As the reigning world champions, Tai and Randy understandably are feeling a lot of pressure to win the gold. Medal talk, however, is something they try to avoid. "Basically," Gardner explaines, "we're just here to skate well. We'd be happy if we'd turn in a good performance. That's all."

Though older, the Soviet couple has not skated together as long as their American counterparts. Tai and Randy, now 19 and 21 respectively, were initially paired 11 years ago in a Culver City, Calif., skating review, as Dr. and Mrs. Doolittle. Now they are the best of friends, but not of the dating variety. Theirs is more a splendid working relationship built on a tremendous amount of mutual respect and trust.

"Oh, we occasionally have our little arguments, but we always iron things out quickly," says Tai, who's Filipino father is a sergeant in the Los Angeles Police Department.

That she has a "great deal of trust in Randy" is evident in their spectacular routines, which are filled with enough razzle-dazzle for two couples. Their five-minute long program, for example, opens with a throw double axel, where Randy sends Tai on a two-and-one-half revolution flight almost before the audience knows what hit them.

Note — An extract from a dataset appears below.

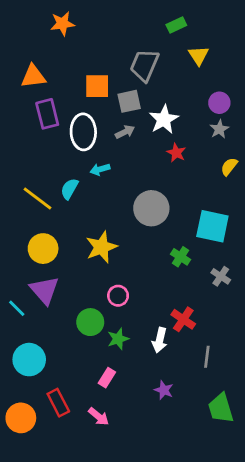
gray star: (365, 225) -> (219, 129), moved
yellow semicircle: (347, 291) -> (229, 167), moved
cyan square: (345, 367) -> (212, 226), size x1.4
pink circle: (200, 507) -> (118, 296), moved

"The moves gets the attention of the judges," Randy says, "and makes it easier for us to set the pace early for the rest of the program." Eventually they finish with something known as a death spiral, a chancy trick that finds Tai arched backwards with her head almost touching the ice. The move expends a lot of energy, and for that reason usually appears earlier in most skaters' programs.

Rodnina (30) and Zaitsev (27), of course, aren't about to relinquish the gold easily. After all, these Soviet Masters of Sport did finish first in the 1976 games while Tai and Randy were coming in fifth. "Basically they're doing the same moves," Tai observes; "nothing new, but they still look strong."

Irina, it's important to note, has been a pairs champion 10 times. After four successive world championships she and her first partner. Alexei Ulanov, won the gold at Sapporo in 1972, then split up.

During their last year together, Ulanov fell in love with the Soviets No. 2 female pairs skater, making it inevitable that Irina find a new partner. Zaitsev wound up being that man. Romance and marriage followed, giving a fairy tale touch to their success.